Bila kita mau memahami ayat di atas, seharusnya kita ridha (legawa) dengan mushibah yang menimpa kita, dan tidak mempertanyakan takdir Allâh. Mengapa saya yang kena musibah? Mengapa saya yang dipilih-Nya? Mengapa saat ini? Mengapa tidak yang lain saja? Mengapa …? Mengapa …?
Pertanyaan semacam itu sudah pasti tidak ada jawabannya. Tidak ada gunanya mempertanyakan takdir, tidak ada gunanya melawan takdir, karena kita pasti dikalahkannya. Yang harus kita lakukan bukan mempertanyakan mengapa … mengapa…, tapi apa … apa yang sebaiknya kita lakukan sehubungan dengan musibah ini.
Banyak sekali mereka yang terkena musibah tapi segera bangkit kembali. Kita juga sebenarnya tahu bahwa musibah sering kali berubah menjadi berkah. Banyak sekali mereka yang cacat tubuh tapi tidak pernah mempersoalkan mengapa mereka buta, mengapa mereka tidak punya tangan, mengapa mereka tidak punya kaki dan lain-lain. Mereka berpikir apa yang sebaiknya mereka lakukan dengan keadaan tubuh seperti demikian itu, akhirnya sebagian dari mereka menjadi olah ragawan, pendidik, pemusik, atau pelukis yang andal.
Semua biografi orang-orang besar penuh dengan kesulitan hidup yang luar biasa pada awalnya. Namun, keuletan dan kesabaran telah menyelamatkan mereka dari kehancuran. Mereka selalu memusatkan perhatian dan usaha pada solusi; tidak mencari kambing hitam.
Para rohaniawan justru berpendapat bahwa segala sesuatu itu terletak pada lawannya: kebahagiaan terletak dalam kesedihan, untung dalam rugi, kekuatan dalam kelembutan/kelemahan, kehormatan dalam kehinaan, kehidupan dalam kematian, kemenangan dalam kekalahan, kekuasaan dalam ketidakberdayaan, dst.

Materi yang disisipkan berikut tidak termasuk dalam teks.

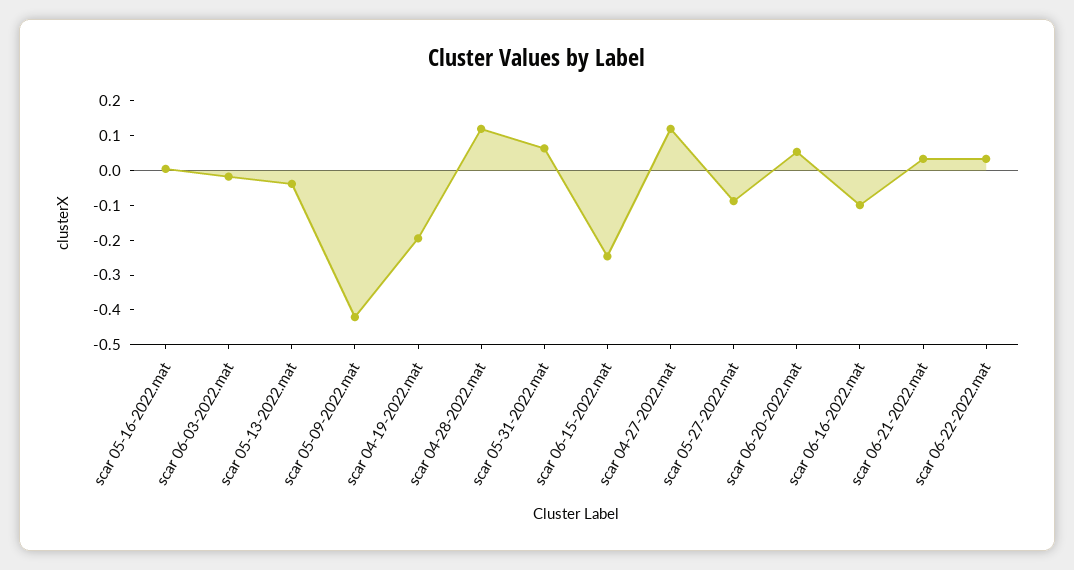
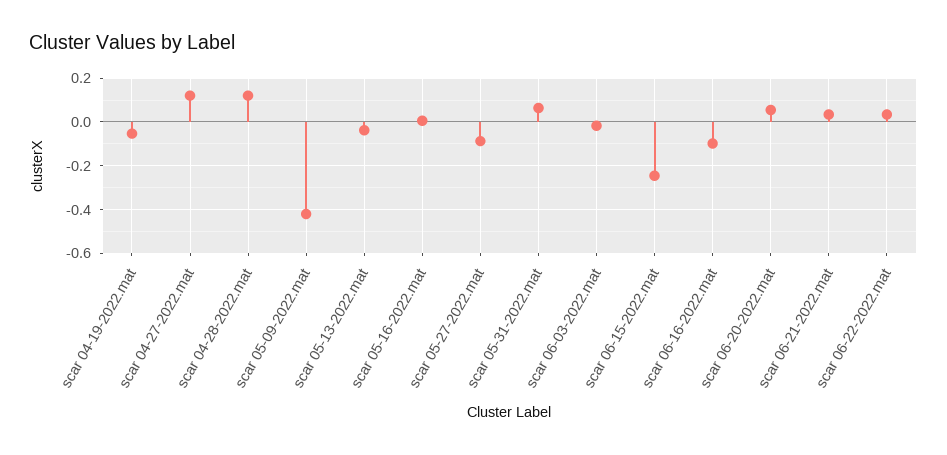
scar 04-19-2022.mat: -0.2 -> -0.05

Musibah sering kali membuahkan hasil yang menakjubkan dengan lewatnya waktu. Musibah menjadi sarana Allâh untuk mendidik hamba-Nya yang hasilnya baru mereka ketahui setelah 1 tahun (seperti program D1), atau 3 tahun (seperti program D3), atau 4/5 tahun (seperti program S1). Mereka yang tidak sabar sulit mendapatkan keberkahan ini.
Dalam Look! This is Love Annemarie Schimmel menerjemahkan puisi Rumi:
Bukankah Yusuf terpisah dari ayahnya
dengan sedih, air mata dan keputusasaan?
Bukankah dengan perjalanan itu ia meraih
kerajaan dan keuntungan?
Bukankan Nabi hijrah ke Madinah yang jauh, Sobat?

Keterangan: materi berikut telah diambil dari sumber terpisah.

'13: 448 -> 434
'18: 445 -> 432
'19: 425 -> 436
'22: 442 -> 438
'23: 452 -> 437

Dan di situ ia temukan kerajaan baru
dan memerintah ratusan wilayah di daratan?
Kau kekurangan satu kaki ‘tuk melangkahkan perjalanan?
Lakukanlah saja perjalanan dalam dirimu!
Seperti tambang rubi menerima seberkas sinar mentari,
keluarlah dari dirimu; perjalanan itu akan
mengantarmu kepada diri sendiri.
Mengantarmu pada perubahan
dari debu menjadi mas murni.
Kata-Kata Bijak:
Setiap orang memiliki problem, beberapa orang lebih pandai dalam menyembunyikannya.
Bila seorang hamba membandingkan nikmat Allâh yang tak terhitung banyaknya dengan musibah-musibah yang menimpanya, maka musibah-musibah itu menjadi tak berarti.
Hidup terdiri dari 10% yang terjadi pada kita, dan 90% reaksi kita terhadap kejadian itu. (Dennis P. Kimbro)
Sakit fisik merupakan sistem alarm yang baik, karena ia dapat menghindarkan kita dari kesakitan yang lebih parah sambil mengingatkan, “Sebaiknya kau mengganti apa yang kau lakukan.” Sakit psychic (kejiwaan) merupakan sistem alarm yang istimewa untuk menghindarkan kesakitan yang lebih buruk sambil mengingatkan, “Sebaiknya kau mengubah cara berpikirmu.”
Keputusan yang benar berasal dari pengalaman, pengalaman yang baik berasal dari keputusan yang salah.